What does success look like for you and your team? If you can’t easily answer this question, the 20 fantastic articles in BQ16 can help. They offer more than 25 different metrics for measuring and assessing performance. Our contributors also share their knowledge and experience of what worked and what didn’t.
In our continuous pursuit of bid excellence, we must accept and understand that success is an ongoing journey, not an end game. Coming second in bidding is painful (and sometimes very costly) – but it is often a necessary step on the journey to coming first.
In this issue
Sarah’s engaging article “Metrics and Me” embarks on a personal journey through metrics.
Mike Reader’s article “Gouda Performance Management Makes Building Great Teams a Brie-ze” is anything but cheesy. It shows how organisational ambition can be metaphorically transformed into a wedge of Swiss cheese.
In “Proof Points”, Nigel Hudson takes a more individual view of measuring bidding success and how proof points will evidence your value.
Graham Ablett’s article “Measuring for Success” describes bid measurement options and the seven key questions he created to predict winnability.
Jon Williams serves up a comparison between a wonderful proposal and a meal of the finest quality. But was it missing a key ingredient?
Kathryn Potter’s discusses measuring success as a contractor/freelancer is described in her article “How Long is a Piece of String (and Which Piece of String Are We Talking About)?”.
Game on! Darrell Woodward’s article “Crafting a Winning Saga: Play the Game of Professional Growth” offers a credible demonstration of how gaming’s progression structure can be applied to individual career growth.
In “Success is About More Than Metrics” Charlotte Rees explains the three components she relies on to measure team success.
“Of course we should measure success! Otherwise what’s the f*****g point!” is the powerful title quote for Lorraine Baird’s article. She declares the importance of targets and explains four different measurement areas.
Javier Escartin has followed his own rule on writing only about what you know in his article “Measuring Bidding as What It Is: Sales”.
In “Managing Performance, Measuring Success”, Kat Wyon acknowledges that win rate is her “magic metric” for measuring bid team success..
Jeremy Brim’s article “Seeing the Bigger Picture” discusses the factors that inhibit standard performance measurement and management and provides an approach to taking a more holistic view.
Michael Brown describes bidding as both captivating and multi-faceted in his article “Unveiling Success in Bidding: Beyond Win Rates and the ROI Dilemma”.
In “The Never-ending Journey to Success”, Pippa Birch focuses on how performance metrics have impacted her approach to both team development and measuring success.

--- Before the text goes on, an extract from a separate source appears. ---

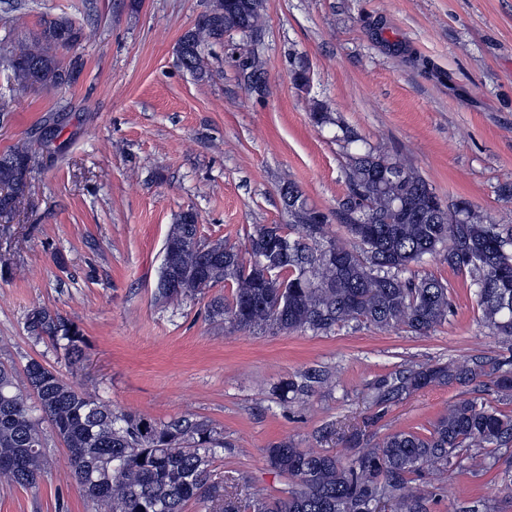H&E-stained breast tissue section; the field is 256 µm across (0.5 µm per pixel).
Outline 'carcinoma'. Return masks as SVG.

“Not Everything in Wonderland is Healthy” by Holger Garden opens with an exchange about travel to an undefined destination. Where will it take you?
Anna Maysey-Wells suggests a holistic approach to performance management in her article “Winning – but at what cost?” She explains the importance of health, wellbeing and a supportive work environment.
“Agile Graphic Development” by Mike Parkinson supports applying Agile methodologies to proposals, specifically on proposal graphic development.
“Measuring to Win or Just Measuring Your Wins?” by Larissa Cornelius will help ensure you don’t miss out by only measuring win rate.
Chris Whyatt traces a path between the historian Tacitus and John F Kennedy in his article “Success has many fathers…”.
Paul Deighton’s title quote “In God we trust, all others bring data” opens his article about Daniel H. Pink’s three key motivators driving work performance: autonomy, mastery and purpose.